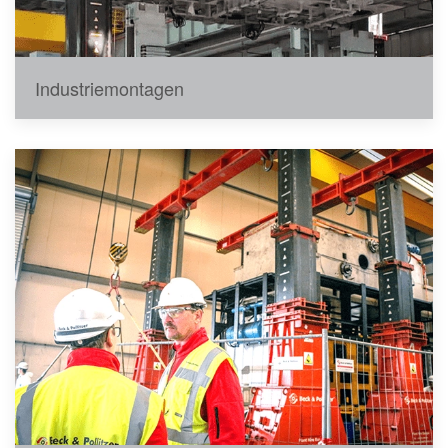
Industriemontagen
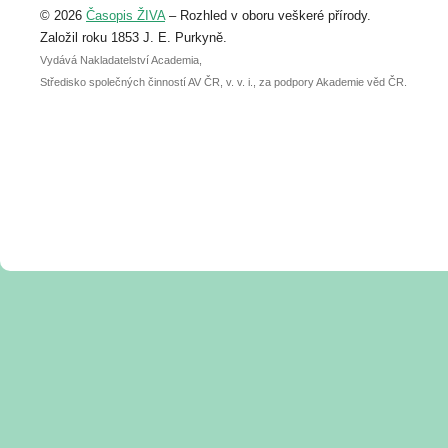
© 2026
Časopis ŽIVA
– Rozhled v oboru veškeré přírody.
abstraktu přihlášené přednášky nebo
posteru je už 30. června.
Založil roku 1853 J. E. Purkyně.
Vydává Nakladatelství Academia,
Středisko společných činností AV ČR, v. v. i., za podpory Akademie věd ČR.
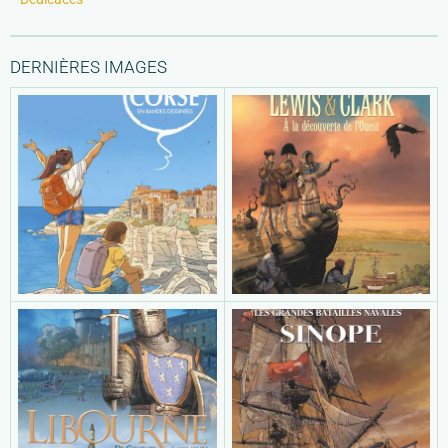
DERNIÈRES IMAGES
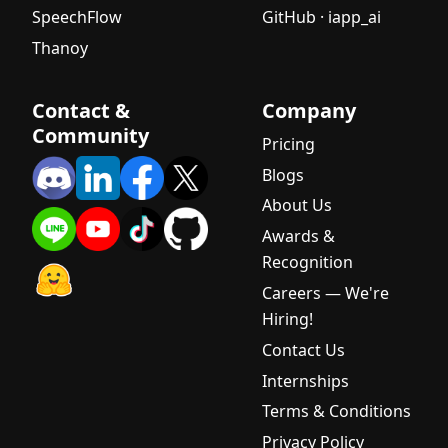
SpeechFlow
GitHub · iapp_ai
Thanoy
Contact &
Company
Community
Pricing
Blogs
About Us
Awards &
Recognition
Careers — We're
Hiring!
Contact Us
Internships
Terms & Conditions
Privacy Policy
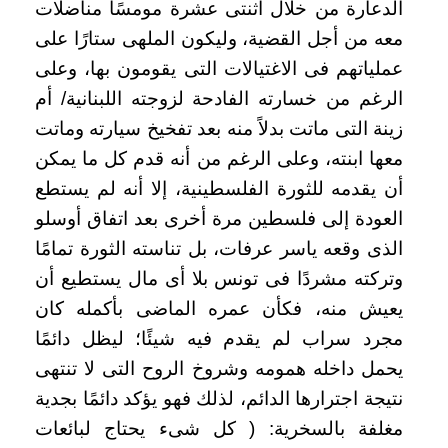
الدعارة من خلال اثنتى عشرة مومسًا مناضلات
معه من أجل القضية، وليكون الملهى ستارًا على
عملياتهم فى الاغتيالات التى يقومون بها، وعلى
الرغم من خسارته الفادحة لزوجته اللبنانية/ أم
زينة التى ماتت بدلاً منه بعد تفخيخ سيارته وماتت
معها ابنته، وعلى الرغم من أنه قدم كل ما يمكن
أن يقدمه للثورة الفلسطينية، إلا أنه لم يستطع
العودة إلى فلسطين مرة أخرى بعد اتفاق أوسلو
الذى وقعه ياسر عرفات، بل تناسته الثورة تمامًا
وتركته مشردًا فى تونس بلا أى مال يستطيع أن
يعيش منه، فكأن عمره الماضى بأكمله كان
مجرد سراب لم يقدم فيه شيئًا؛ ليظل دائمًا
يحمل داخله همومه وشروخ الروح التى لا تنتهى
نتيجة اجترارها الدائم، لذلك فهو يؤكد دائمًا بجدية
مغلفة بالسخرية: ( كل شىء يحتاج لبائعات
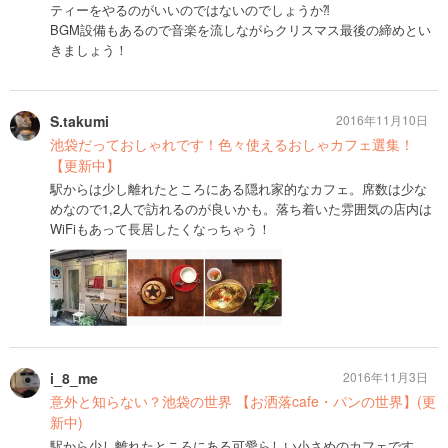
ティーをやるのがいいのではないのでしょうか⁈
BGM設備もあるので音楽を流しながらクリスマス最後の締めとい
きましょう！
S.takumi
2016年11月10日
池袋だっておしゃれです！色々使えるおしゃカフェ選集！
【更新中】
駅からは少し離れたところにある隠れ家的なカフェ。席数は少な
めなので1,2人で訪れるのが良いかも。落ち着いた雰囲気の店内は
WiFiもあって長居したくなっちゃう！
i_8_me
2016年11月3日
意外と知らない？池袋の世界 【お洒落cafe・パンの世界】(更
新中)
駅から少し離れたところにある可愛らしい小さめのカフェです。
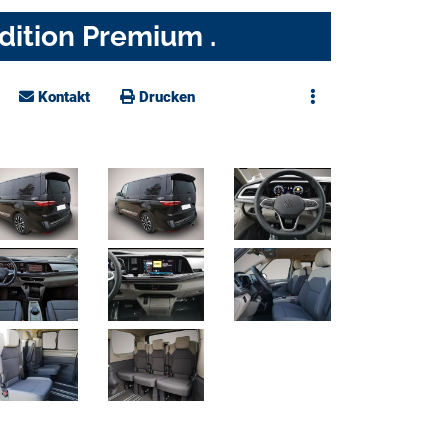
dition Premium .
Kontakt
Drucken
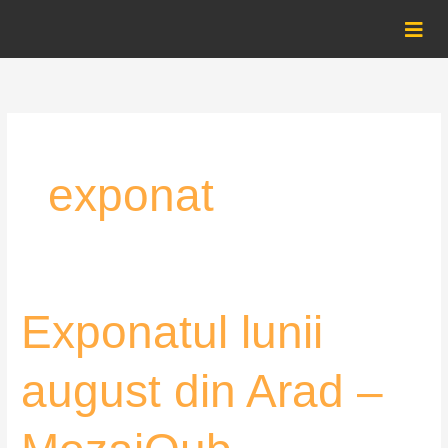
Skip
to
content
exponat
Exponatul
Exponatul lunii
lunii
august
august din Arad –
din
Arad
–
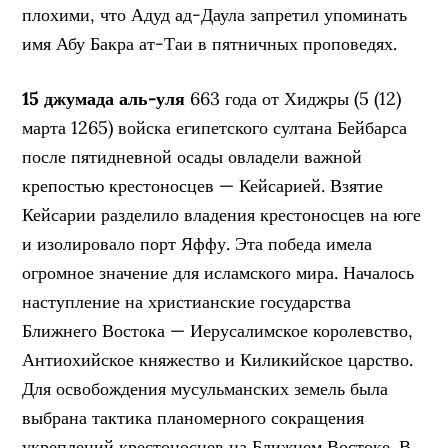
плохими, что Адуд ад-Даула запретил упоминать
имя Абу Бакра ат-Таи в пятничных проповедях.
15 джумада аль-уля
663 года от Хиджры (5 (12)
марта 1265) войска египетского султана Бейбарса
после пятидневной осады овладели важной
крепостью крестоносцев — Кейсарией. Взятие
Кейсарии разделило владения крестоносцев на юге
и изолировало порт Яффу. Эта победа имела
огромное значение для исламского мира. Началось
наступление на христианские государства
Ближнего Востока — Иерусалимское королевство,
Антиохийское княжество и Киликийское царство.
Для освобождения мусульманских земель была
выбрана тактика планомерного сокращения
укреплений крестоносцев на Ближнем Востоке. В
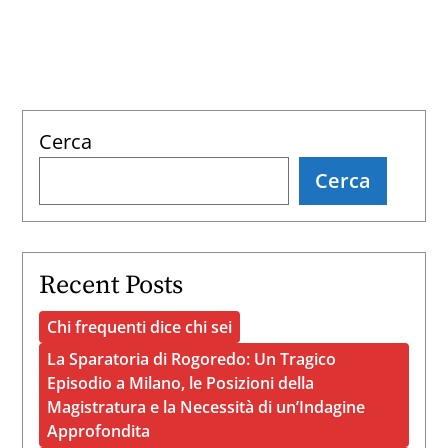
ad
una
donna
in
auto,
Cerca
anche
Cerca
se
sei
un
poliziotto
Recent Posts
americano
Chi frequenti dice chi sei
La Sparatoria di Rogoredo: Un Tragico
Episodio a Milano, le Posizioni della
Magistratura e la Necessità di un’Indagine
Approfondita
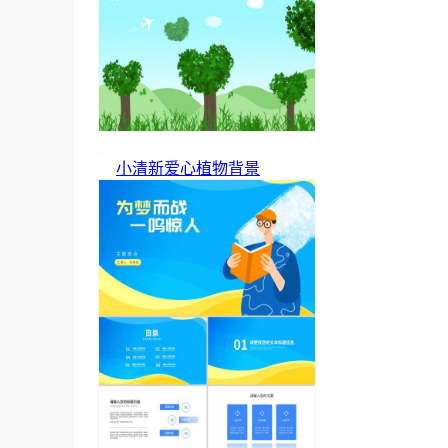
小清新爱心植物背景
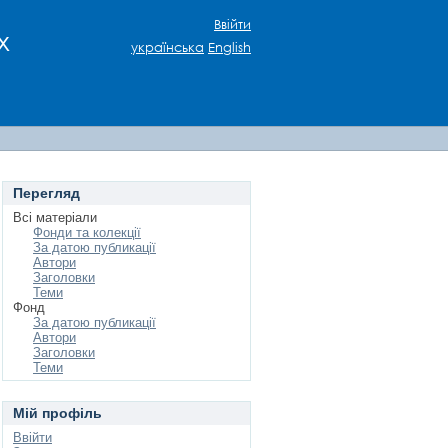
Ввійти
х
українська
English
Перегляд
Всі матеріали
Фонди та колекції
За датою публикації
Автори
Заголовки
Теми
Фонд
За датою публикації
Автори
Заголовки
Теми
Мій профіль
Ввійти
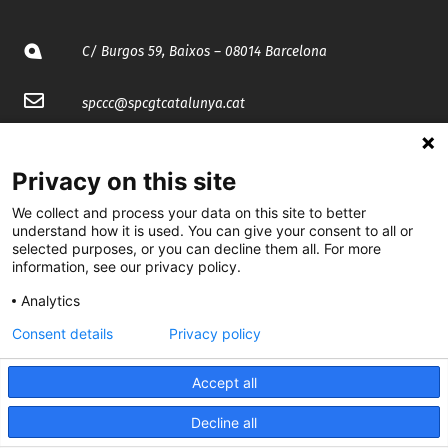
C/ Burgos 59, Baixos – 08014 Barcelona
spccc@
spcgtcatalunya.cat
935 120 481
Privacy on this site
@CGTCatalunya
We collect and process your data on this site to better
understand how it is used. You can give your consent to all or
selected purposes, or you can decline them all. For more
cgtcatalunya
information, see our privacy policy.
CGTCatalunya
Analytics
cgtcatalunya
Consent details
Privacy policy
Accept all
Desenvolupat per
Decline all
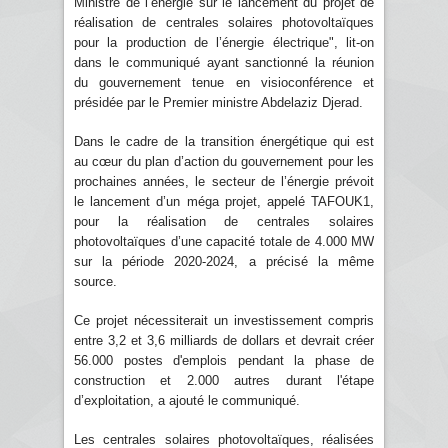
Ministre de l’énergie sur le lancement du projet de
réalisation de centrales solaires photovoltaïques
pour la production de l’énergie électrique", lit-on
dans le communiqué ayant sanctionné la réunion
du gouvernement tenue en visioconférence et
présidée par le Premier ministre Abdelaziz Djerad.
Dans le cadre de la transition énergétique qui est
au cœur du plan d’action du gouvernement pour les
prochaines années, le secteur de l’énergie prévoit
le lancement d’un méga projet, appelé TAFOUK1,
pour la réalisation de centrales solaires
photovoltaïques d’une capacité totale de 4.000 MW
sur la période 2020-2024, a précisé la même
source.
Ce projet nécessiterait un investissement compris
entre 3,2 et 3,6 milliards de dollars et devrait créer
56.000 postes d'emplois pendant la phase de
construction et 2.000 autres durant l'étape
d’exploitation, a ajouté le communiqué.
Les centrales solaires photovoltaïques, réalisées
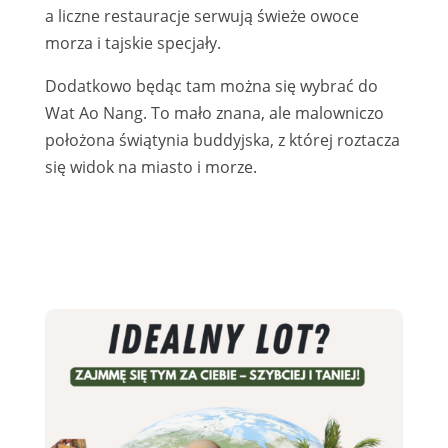
a liczne restauracje serwują świeże owoce
morza i tajskie specjały.
Dodatkowo będąc tam można się wybrać do
Wat Ao Nang. To mało znana, ale malowniczo
położona świątynia buddyjska, z której roztacza
się widok na miasto i morze.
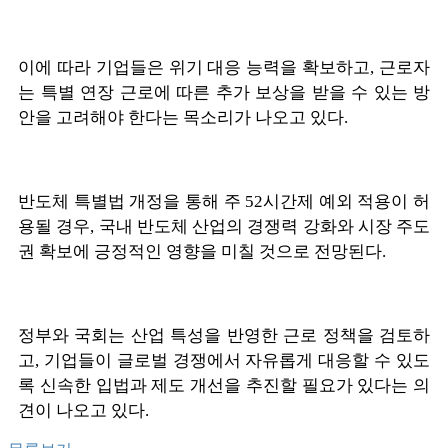
이에 따라 기업들은 위기 대응 능력을 확보하고, 근로자
는 특별 연장 근로에 따른 추가 보상을 받을 수 있는 방
안을 고려해야 한다는 목소리가 나오고 있다.
반도체 특별법 개정을 통해 주 52시간제 예외 적용이 허
용될 경우, 국내 반도체 산업의 경쟁력 강화와 시장 주도
권 확보에 긍정적인 영향을 미칠 것으로 전망된다.
정부와 국회는 산업 특성을 반영한 근로 정책을 검토하
고, 기업들이 글로벌 경쟁에서 자유롭게 대응할 수 있도
록 신속한 입법과 제도 개선을 추진할 필요가 있다는 의
견이 나오고 있다.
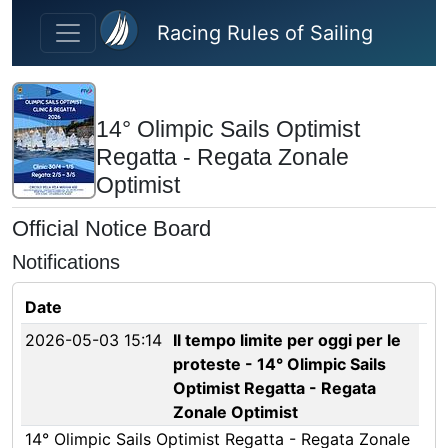
Skip to main content
Racing Rules of Sailing
14° Olimpic Sails Optimist
Regatta - Regata Zonale
Optimist
Official Notice Board
Notifications
Date
2026-05-03 15:14
Il tempo limite per oggi per le
proteste - 14° Olimpic Sails
Optimist Regatta - Regata
Zonale Optimist
14° Olimpic Sails Optimist Regatta - Regata Zonale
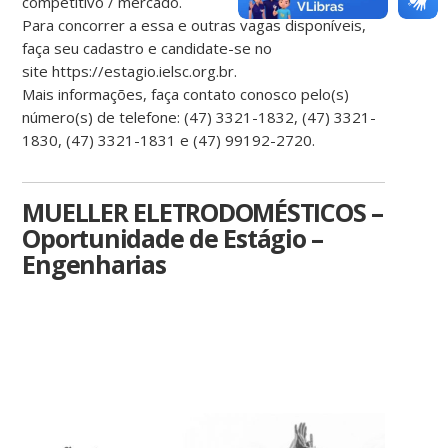
competitivo / mercado.
Para concorrer a essa e outras vagas disponíveis,
faça seu cadastro e candidate-se no
site
https://estagio.ielsc.org.br.
Mais informações, faça contato conosco pelo(s)
número(s) de telefone: (47) 3321-1832, (47)
3321-
1830, (47) 3321-1831 e (47) 99192-2720.
MUELLER ELETRODOMÉSTICOS –
Oportunidade de Estágio –
Engenharias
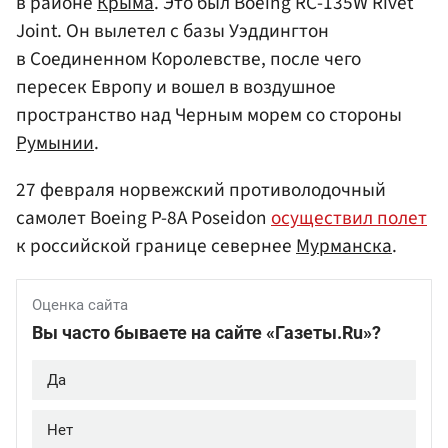
в районе
Крыма
. Это был Boeing RC-135W Rivet
Joint. Он вылетел с базы Уэддингтон
в Соединенном Королевстве, после чего
пересек Европу и вошел в воздушное
пространство над Черным морем со стороны
Румынии
.
27 февраля норвежский противолодочный
самолет Boeing P-8A Poseidon
осуществил полет
к российской границе севернее
Мурманска
.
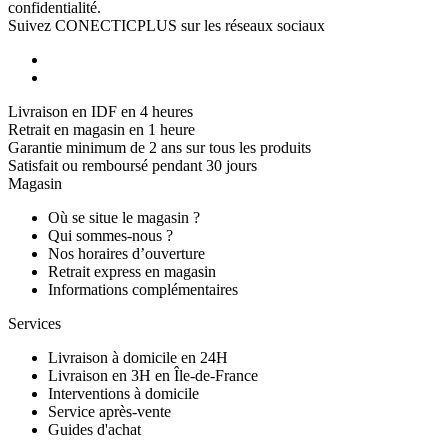
confidentialité.
Suivez CONECTICPLUS sur les réseaux sociaux
Livraison en IDF en 4 heures
Retrait en magasin en 1 heure
Garantie minimum de 2 ans sur tous les produits
Satisfait ou remboursé pendant 30 jours
Magasin
Où se situe le magasin ?
Qui sommes-nous ?
Nos horaires d’ouverture
Retrait express en magasin
Informations complémentaires
Services
Livraison à domicile en 24H
Livraison en 3H en Île-de-France
Interventions à domicile
Service après-vente
Guides d'achat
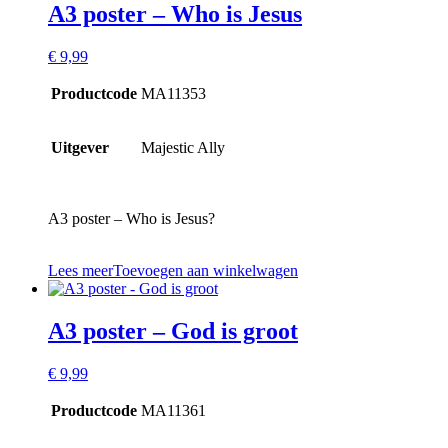
A3 poster – Who is Jesus
€
9,99
Productcode
MA11353
Uitgever
Majestic Ally
A3 poster – Who is Jesus?
Lees meer
Toevoegen aan winkelwagen
A3 poster – God is groot
€
9,99
Productcode
MA11361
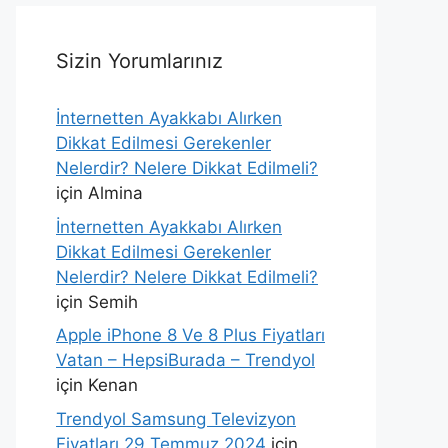
Sizin Yorumlarınız
İnternetten Ayakkabı Alırken
Dikkat Edilmesi Gerekenler
Nelerdir? Nelere Dikkat Edilmeli?
için
Almina
İnternetten Ayakkabı Alırken
Dikkat Edilmesi Gerekenler
Nelerdir? Nelere Dikkat Edilmeli?
için
Semih
Apple iPhone 8 Ve 8 Plus Fiyatları
Vatan – HepsiBurada – Trendyol
için
Kenan
Trendyol Samsung Televizyon
Fiyatları 29 Temmuz 2024
için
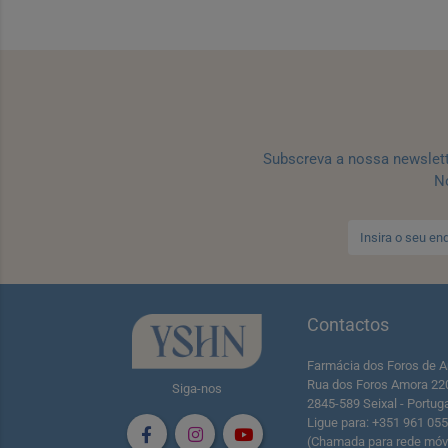
Subscreva a nossa newslet
No
Contactos
Farmácia dos Foros de A
Rua dos Foros Amora 22
Siga-nos
2845-589 Seixal - Portug
Ligue para: +351 961 05
(Chamada para rede móve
● ● ●
Problem description - Through the line containing "крепостью крестоносцев — Кейсарией. Взятие" and no further, restate the data above word for word from its first line, leaving out pictures.

Solution to this exercise -
Industriemontagen
© 2026
Časopis ŽIVA
– Rozhled v oboru veškeré přírody.
abstraktu přihlášené přednášky nebo
posteru je už 30. června.
Založil roku 1853 J. E. Purkyně.
Vydává Nakladatelství Academia,
Středisko společných činností AV ČR, v. v. i., za podpory Akademie věd ČR.
DERNIÈRES IMAGES
SpeechFlow
GitHub · iapp_ai
Thanoy
Contact &
Company
Community
Pricing
Blogs
About Us
Awards &
Recognition
Careers — We're
Hiring!
Contact Us
Internships
Terms & Conditions
Privacy Policy
الدعارة من خلال اثنتى عشرة مومسًا مناضلات
معه من أجل القضية، وليكون الملهى ستارًا على
عملياتهم فى الاغتيالات التى يقومون بها، وعلى
الرغم من خسارته الفادحة لزوجته اللبنانية/ أم
زينة التى ماتت بدلاً منه بعد تفخيخ سيارته وماتت
معها ابنته، وعلى الرغم من أنه قدم كل ما يمكن
أن يقدمه للثورة الفلسطينية، إلا أنه لم يستطع
العودة إلى فلسطين مرة أخرى بعد اتفاق أوسلو
الذى وقعه ياسر عرفات، بل تناسته الثورة تمامًا
وتركته مشردًا فى تونس بلا أى مال يستطيع أن
يعيش منه، فكأن عمره الماضى بأكمله كان
مجرد سراب لم يقدم فيه شيئًا؛ ليظل دائمًا
يحمل داخله همومه وشروخ الروح التى لا تنتهى
نتيجة اجترارها الدائم، لذلك فهو يؤكد دائمًا بجدية
مغلفة بالسخرية: ( كل شىء يحتاج لبائعات
ティーをやるのがいいのではないのでしょうか⁈
BGM設備もあるので音楽を流しながらクリスマス最後の締めとい
きましょう！
S.takumi
2016年11月10日
池袋だっておしゃれです！色々使えるおしゃカフェ選集！
【更新中】
駅からは少し離れたところにある隠れ家的なカフェ。席数は少な
めなので1,2人で訪れるのが良いかも。落ち着いた雰囲気の店内は
WiFiもあって長居したくなっちゃう！
i_8_me
2016年11月3日
意外と知らない？池袋の世界 【お洒落cafe・パンの世界】(更
新中)
駅から少し離れたところにある可愛らしい小さめのカフェです。
dition Premium .
Kontakt
Drucken
Skip
to
content
exponat
Exponatul
Exponatul lunii
lunii
august
august din Arad –
din
Arad
–
плохими, что Адуд ад-Даула запретил упоминать
имя Абу Бакра ат-Таи в пятничных проповедях.
15 джумада аль-уля
663 года от Хиджры (5 (12)
марта 1265) войска египетского султана Бейбарса
после пятидневной осады овладели важной
крепостью крестоносцев — Кейсарией. Взятие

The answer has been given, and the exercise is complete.